Ruby: I tried to find out where Nokogiri goes to see the encoding himself


In an article here, Nokogiri concludes that when the encoding specification is nil, he goes to see the charset of the meta element of the original html to parse. I did. This time, I followed the official documentation to see if the conclusions really came true.

Follow the official documentation

Nokogiri Official Document This time I will follow this official document. Of course it is in English. I usually avoid official English documents, but I decide to go see them. Even if you can't read English, you can read the code. Perhaps.

Nokogiri :: HTML :: Document class

Normally, when parsing using Nokogiri, it is written as Nokogiri :: HTML.parse (html), but officially it seems to be the Nokogiri :: HTML :: Document class. Open the Document class field, look for the .parse method, and try to view the source with" view source ".

Source below


def parse string_or_io, url = nil, encoding = nil, options = XML::ParseOptions::DEFAULT_HTML

  options = if Integer === options
  # Give the options to the user
  yield options if block_given?

  if string_or_io.respond_to?(:encoding)
    unless == "ASCII-8BIT"
      encoding ||=

  if string_or_io.respond_to?(:read)
    url ||= string_or_io.respond_to?(:path) ? string_or_io.path : nil
    unless encoding
      # Libxml2's parser has poor support for encoding
      # detection.  First, it does not recognize the HTML5
      # style meta charset declaration.  Secondly, even if it
      # successfully detects an encoding hint, it does not
      # re-decode or re-parse the preceding part which may be
      # garbled.
      # EncodingReader aims to perform advanced encoding
      # detection beyond what Libxml2 does, and to emulate
      # rewinding of a stream and make Libxml2 redo parsing
      # from the start when an encoding hint is found.
      string_or_io =
        return read_io(string_or_io, url, encoding, options.to_i)
      rescue EncodingFound => e
        encoding = e.found_encoding
    return read_io(string_or_io, url, encoding, options.to_i)

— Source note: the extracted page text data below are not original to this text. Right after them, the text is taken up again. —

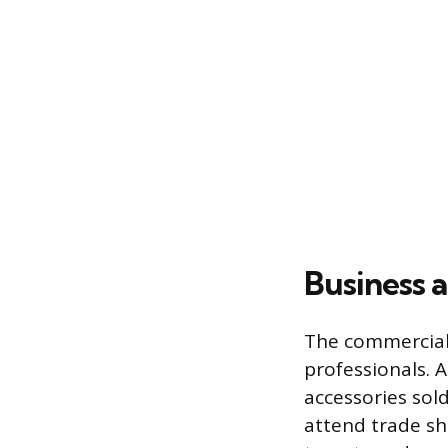
Business 
The commercial 
professionals. 
accessories sold
attend trade sh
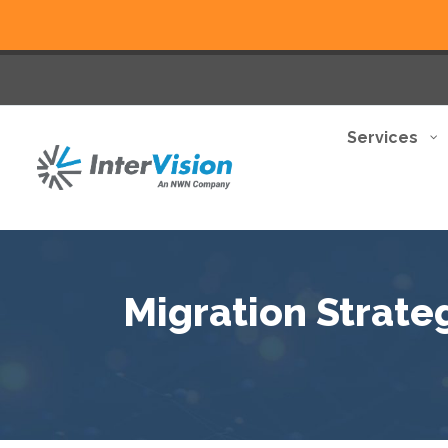
Services
Migration Strate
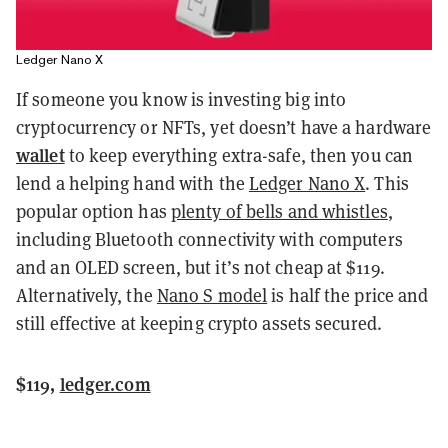
Ledger Nano X
If someone you know is investing big into
cryptocurrency or NFTs, yet doesn’t have a hardware
wallet
to keep everything extra-safe, then you can
lend a helping hand with the
Ledger Nano X
. This
popular option has
plenty of bells and whistles
,
including Bluetooth connectivity with computers
and an OLED screen, but it’s not cheap at $119.
Alternatively, the
Nano S model
is half the price and
still effective at keeping crypto assets secured.
$119,
ledger.com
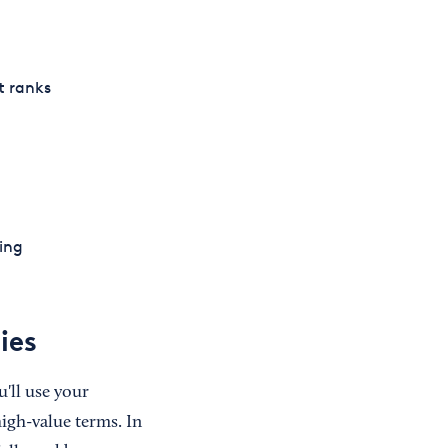
it ranks
ing
ies
u'll use your
igh-value terms. In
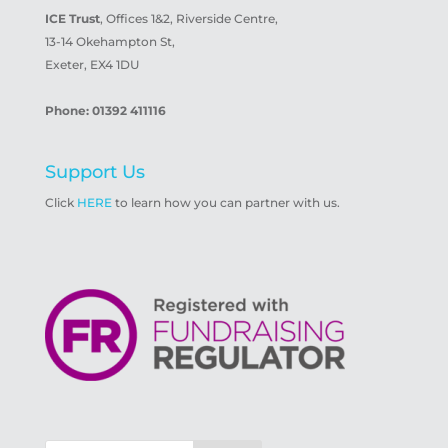
ICE Trust
, Offices 1&2, Riverside Centre,
13-14 Okehampton St,
Exeter, EX4 1DU
Phone: 01392 411116
Support Us
Click
HERE
to learn how you can partner with us.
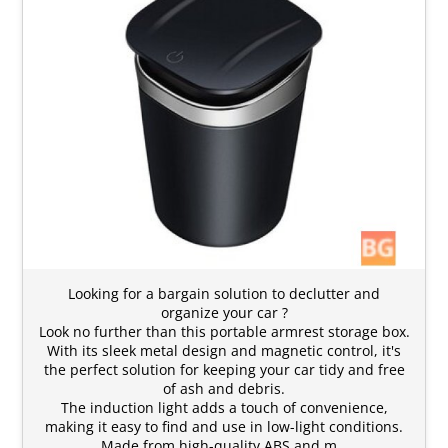
Looking for a bargain solution to declutter and
organize your car ?
Look no further than this portable armrest storage box.
With its sleek metal design and magnetic control, it's
the perfect solution for keeping your car tidy and free
of ash and debris.
The induction light adds a touch of convenience,
making it easy to find and use in low-light conditions.
Made from high-quality ABS and m…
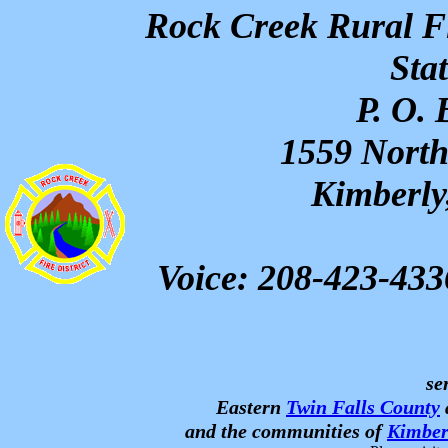
Rock Creek Rural Fi
Sta
P. O.
1559 North
Kimberly
Voice: 208-423-43
se
Eastern
Twin Falls County
and the communities of
Kimber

  # read_memory pukes on empty docs
  if string_or_io.nil? or string_or_io.empty?
    return encoding ? new.tap { |i| i.encoding = encoding } : new

  encoding ||= EncodingReader.detect_encoding(string_or_io)

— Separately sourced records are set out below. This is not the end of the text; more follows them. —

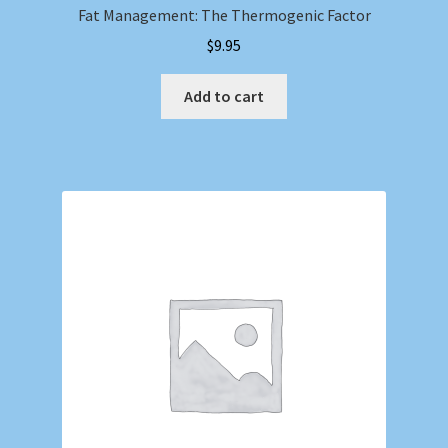
Fat Management: The Thermogenic Factor
$
9.95
Add to cart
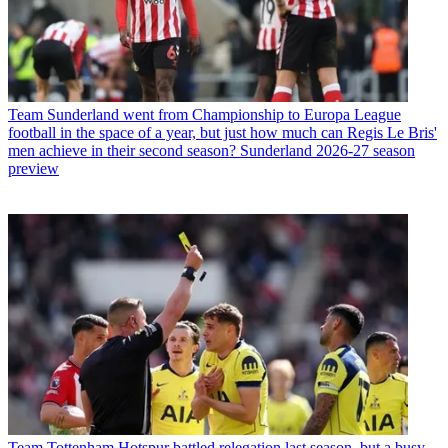
Team
Sunderland went from Championship to Europa League
football in the space of a year, but just how much can Regis Le Bris'
men achieve in their second season? Sunderland 2026-27 season
preview
Team
Tottenham Hotspur battled relegation last season, but a busy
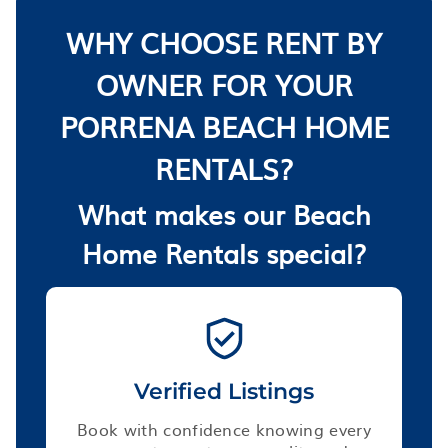
WHY CHOOSE RENT BY
OWNER FOR YOUR
PORRENA BEACH HOME
RENTALS?
What makes our Beach
Home Rentals special?
Verified Listings
Book with confidence knowing every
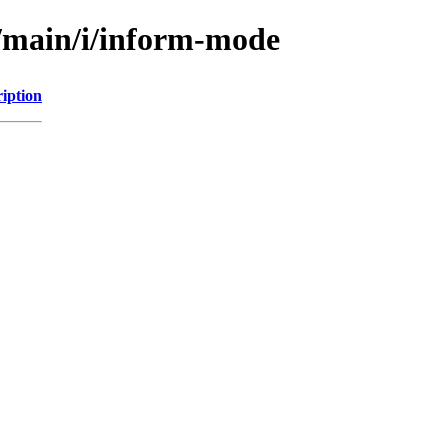
l/main/i/inform-mode
iption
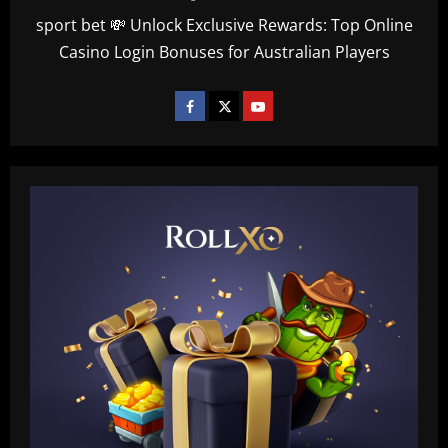
sport bet 💸 Unlock Exclusive Rewards: Top Online
Casino Login Bonuses for Australian Players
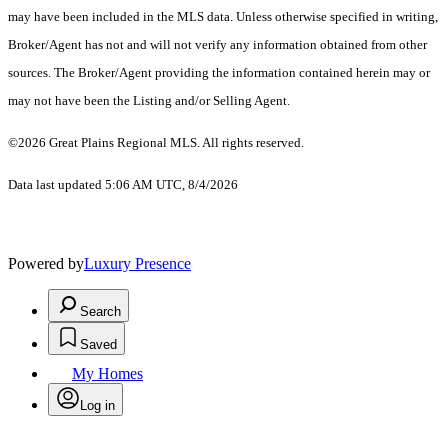
may have been included in the MLS data. Unless otherwise specified in writing,
Broker/Agent has not and will not verify any information obtained from other
sources. The Broker/Agent providing the information contained herein may or
may not have been the Listing and/or Selling Agent.
©2026 Great Plains Regional MLS. All rights reserved.
Data last updated 5:06 AM UTC, 8/4/2026
Powered by
Luxury Presence
Search
Saved
My Homes
Log in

  read_memory(string_or_io, url, encoding, options.to_i)

Let's pay attention to here first


  if string_or_io.respond_to?(:encoding)
    unless == "ASCII-8BIT"
      encoding ||=

string_or_io is a variable that you usually specify html. Interpretation, if string_or_io has a ʻencoding method, its encoding name is not ʻASCII-8BIT and the ʻencoding argument is not defined, then ʻencoding is string_or_io It seems to be the encoding name.

I see! So if you don't open html in binary mode, it depends on how you open html (encoding), so garbled characters may occur after parsing!

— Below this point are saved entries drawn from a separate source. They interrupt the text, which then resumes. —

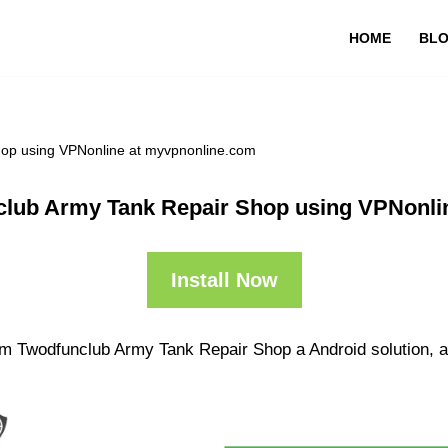
HOME
BL
op using VPNonline at myvpnonline.com
lub Army Tank Repair Shop using VPNonli
Install Now
m Twodfunclub Army Tank Repair Shop a Android solution, a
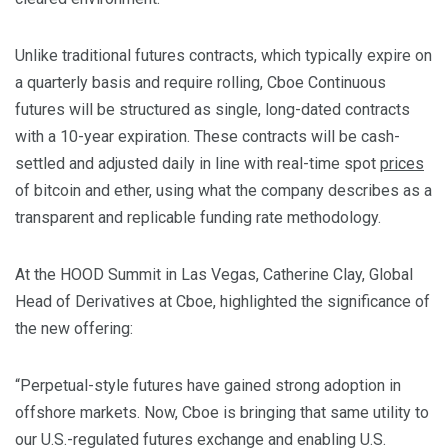
Unlike traditional futures contracts, which typically expire on
a quarterly basis and require rolling, Cboe Continuous
futures will be structured as single, long-dated contracts
with a 10-year expiration. These contracts will be cash-
settled and adjusted daily in line with real-time spot
prices
of bitcoin and ether, using what the company describes as a
transparent and replicable funding rate methodology.
At the HOOD Summit in Las Vegas, Catherine Clay, Global
Head of Derivatives at Cboe, highlighted the significance of
the new offering:
“Perpetual-style futures have gained strong adoption in
offshore markets. Now, Cboe is bringing that same utility to
our U.S.-regulated futures exchange and enabling U.S.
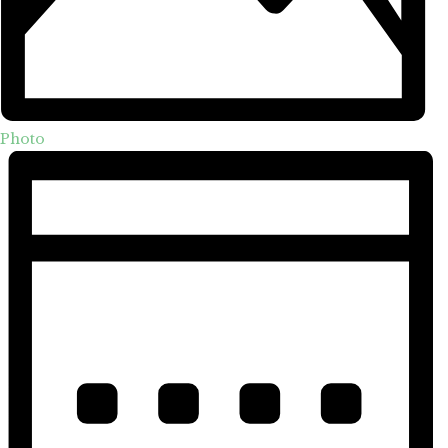
Photo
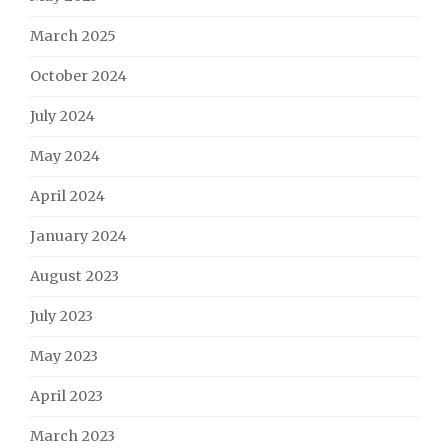
March 2025
October 2024
July 2024
May 2024
April 2024
January 2024
August 2023
July 2023
May 2023
April 2023
March 2023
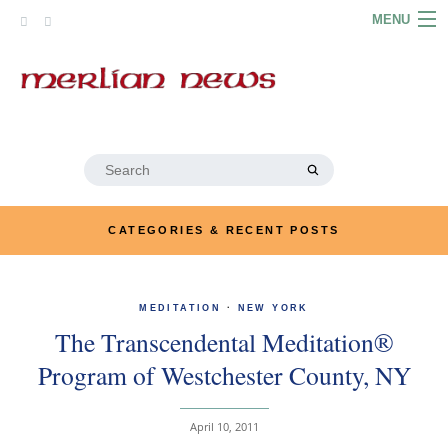
Skip
MENU
to
content
HOME
ABOUT
ARTICLES
Search
for:
PODCASTS
CATEGORIES & RECENT POSTS
LINKS
CONTACT
MEDITATION
·
NEW YORK
The Transcendental Meditation®
MERRYN JOSE.COM
Program of Westchester County, NY
April 10, 2011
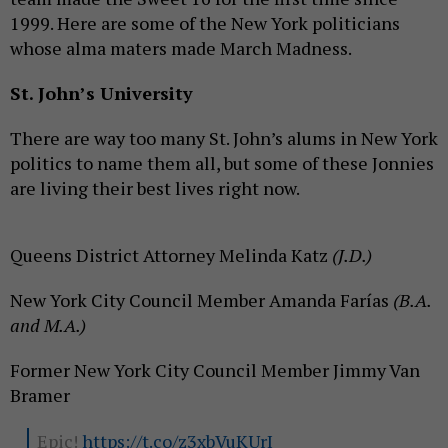
1999. Here are some of the New York politicians
whose alma maters made March Madness.
St. John’s University
There are way too many St. John’s alums in New York
politics to name them all, but some of these Jonnies
are living their best lives right now.
Queens District Attorney Melinda Katz
(J.D.)
New York City Council Member Amanda Farías
(B.A.
and M.A.)
Former New York City Council Member Jimmy Van
Bramer
Epic!
https://t.co/z3xbVuKUrI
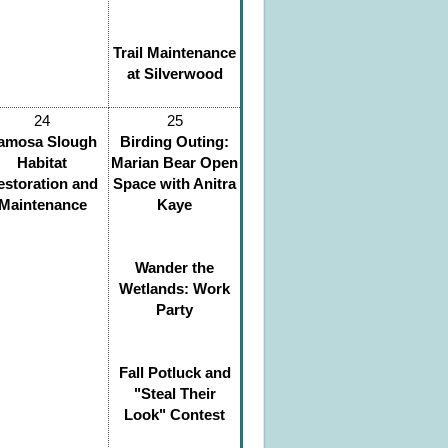
Trail Maintenance
at Silverwood
24
25
amosa Slough
Birding Outing:
Habitat
Marian Bear Open
estoration and
Space with Anitra
Maintenance
Kaye
Wander the
Wetlands: Work
Party
Fall Potluck and
"Steal Their
Look" Contest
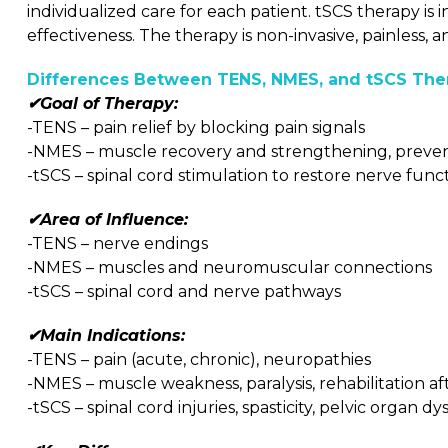
individualized care for each patient. tSCS therapy i
effectiveness. The therapy is non-invasive, painless,
Differences Between TENS, NMES, and tSCS Ther
✔Goal of Therapy:
-TENS – pain relief by blocking pain signals
-NMES – muscle recovery and strengthening, preven
-tSCS – spinal cord stimulation to restore nerve func
✔Area of Influence:
-TENS – nerve endings
-NMES – muscles and neuromuscular connections
-tSCS – spinal cord and nerve pathways
✔Main Indications:
-TENS – pain (acute, chronic), neuropathies
-NMES – muscle weakness, paralysis, rehabilitation aft
-tSCS – spinal cord injuries, spasticity, pelvic organ d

So what happens when you open the file in binary mode and the ʻencoding argument is nil`? Now let's focus on here.


encoding ||= EncodingReader.detect_encoding(string_or_io)

If the ʻencoding argument is not defined, you can use the ʻEncodingReader.detect_encoding method. Gently go to the document's ʻEncodingReader.detect_encoding` method.

View the source as before. Source below


def self.detect_encoding(chunk)
  if Nokogiri.jruby? && EncodingReader.is_jruby_without_fix?
    return EncodingReader.detect_encoding_for_jruby_without_fix(chunk)
  m = chunk.match(/\A(<\?xml[ \t\r\n]+[^>]*>)/) and
    return Nokogiri.XML(m[1]).encoding

  if Nokogiri.jruby?
    m = chunk.match(/(<meta\s)(.*)(charset\s*=\s*([\w-]+))(.*)/i) and
      return m[4]
    catch(:encoding_found) {
    handler =
    parser =
    parser << chunk rescue Nokogiri::SyntaxError

The method argument chunk will contain string_or_io this time, that is, what you normally use as html.

There are many unfamiliar methods, so I can't get the exact meaning, but is there a description that refers to the meta charset in the second if block? ?? ?? It seems that the value is returned by return, and this part feels very suspicious.

at the end

I haven't figured out the details of the source yet, but I feel like I've come closer to the answer I'm looking for. If you know the details of the source, I will summarize it in another article.